**Problem to work on**
All that should appear is the line containing "From Chaos to Calm" and the lines after it in the records below, each reproduced exactly.

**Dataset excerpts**
• • •

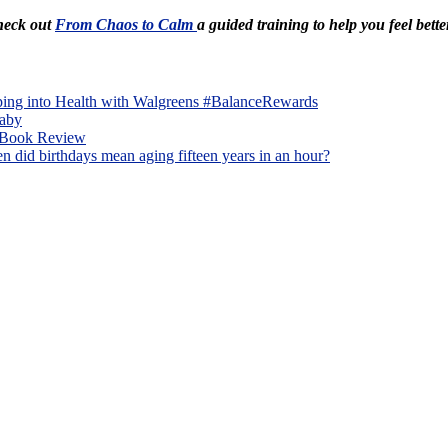
Check out
From Chaos to Calm
a guided training to help you feel bette
ping into Health with Walgreens #BalanceRewards
Baby
A Book Review
 did birthdays mean aging fifteen years in an hour?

• • •

**Solution to this problem**
From Chaos to Calm
a guided training to help you feel bette
ping into Health with Walgreens #BalanceRewards
Baby
A Book Review
 did birthdays mean aging fifteen years in an hour?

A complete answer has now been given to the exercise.